Our government was meant to create a stable, strong framework within which people could achieve security on their own terms, those individual liberty and pursuit of happiness things, in an environment of healthy economy and maximized social and economic mobility and opportunity.
Thanks in huge part to the flexing provisions combined with immutable protections of a "living constitution," I'm with you in that I think it's actually done amazingly well at that overall, given that our world and our very ideas of what society and life should be have evolved through many new, astonishingly different realities since inception. Universal education a basic principle from the very beginning. But it certainly needs some big tinkerings now.
The need to protect our liberties from those who'd subjugate them to communal security reminded me that we're still working on those liberties also. Workers having the liberty to agree to purchase and communally own and share in their workplaces, where it's amenable, sounds good. Which they already do, of course. Instead of seizure by political fiat.
primary today, I would vote for: Joe Biden
David__77
(23,421 posts)I would perhaps posit having a different sort of safety net than others. Whats great is that we will come together to vote out Trump in November!
primary today, I would vote for: Undecided
Hortensis
(58,785 posts)say the single biggest difference between conservatives and liberals is their attitudes toward equality.
Conservatives, especially authoritarian types, also want a different (very!) sort of social contract that limits the freedom their dark view of humanity leads them to believe encourages people to misbehave and doesn't legislate an equality of all men they don't believe in.
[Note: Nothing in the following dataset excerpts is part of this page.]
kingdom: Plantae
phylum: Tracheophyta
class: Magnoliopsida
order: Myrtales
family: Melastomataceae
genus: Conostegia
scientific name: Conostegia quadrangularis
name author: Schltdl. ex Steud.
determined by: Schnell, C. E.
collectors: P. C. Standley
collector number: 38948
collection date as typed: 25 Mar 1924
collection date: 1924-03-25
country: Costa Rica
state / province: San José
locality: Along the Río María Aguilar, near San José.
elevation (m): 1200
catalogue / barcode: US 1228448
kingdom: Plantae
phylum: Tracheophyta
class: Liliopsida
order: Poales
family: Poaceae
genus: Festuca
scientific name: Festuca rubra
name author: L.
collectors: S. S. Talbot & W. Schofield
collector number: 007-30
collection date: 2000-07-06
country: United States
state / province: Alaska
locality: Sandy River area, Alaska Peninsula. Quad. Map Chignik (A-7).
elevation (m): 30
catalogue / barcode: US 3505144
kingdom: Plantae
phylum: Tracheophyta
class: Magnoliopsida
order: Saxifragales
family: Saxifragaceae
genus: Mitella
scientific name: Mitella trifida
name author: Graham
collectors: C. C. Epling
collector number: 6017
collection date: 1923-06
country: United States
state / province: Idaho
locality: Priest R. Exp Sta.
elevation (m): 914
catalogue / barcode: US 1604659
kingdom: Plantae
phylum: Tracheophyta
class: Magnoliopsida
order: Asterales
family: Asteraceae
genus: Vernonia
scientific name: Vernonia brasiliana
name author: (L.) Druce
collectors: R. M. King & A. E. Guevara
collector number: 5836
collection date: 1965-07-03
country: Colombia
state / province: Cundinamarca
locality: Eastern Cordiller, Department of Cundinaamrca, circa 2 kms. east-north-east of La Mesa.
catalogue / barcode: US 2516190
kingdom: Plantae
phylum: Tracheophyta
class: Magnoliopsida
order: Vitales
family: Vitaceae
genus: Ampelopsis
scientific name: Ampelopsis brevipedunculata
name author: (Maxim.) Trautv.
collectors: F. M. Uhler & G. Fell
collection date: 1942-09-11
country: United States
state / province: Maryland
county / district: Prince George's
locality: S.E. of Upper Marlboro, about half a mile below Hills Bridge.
They're most comfortable with a vertical socioeconomic hierarchy with more control, but less government-guaranteed socioeconomic security.
Liberals believe in the stable but free structure our founding fathers created for individuals to achieve life, liberty and pursuit of happiness in, with safety nets that don't limit freedom.
Those drawn to collective solutions like socialism imagine a range of officially very egalitarian, universalist solutions trading off degrees of personal freedom for a lot more economic security.
And the discussion of the role for government continues.
Merry Christmas
primary today, I would vote for: Joe Biden
David__77
(23,421 posts)...
primary today, I would vote for: Undecided
guillaumeb
(42,641 posts)It only serves to divide workers so the rich can more easily exploit them.
That is why the rich hate unions.
primary today, I would vote for: Joe Biden
InAbLuEsTaTe
(24,122 posts)Bernie/Elizabeth or Elizabeth/Bernie 2020!!
Either way, they're stronger together & can't be bought!!
Jump on the Bernie Bandwagon & join the revolution!!
primary today, I would vote for: Undecided
JudyM
(29,251 posts)peep. Hardly just Wall St, but certainly true.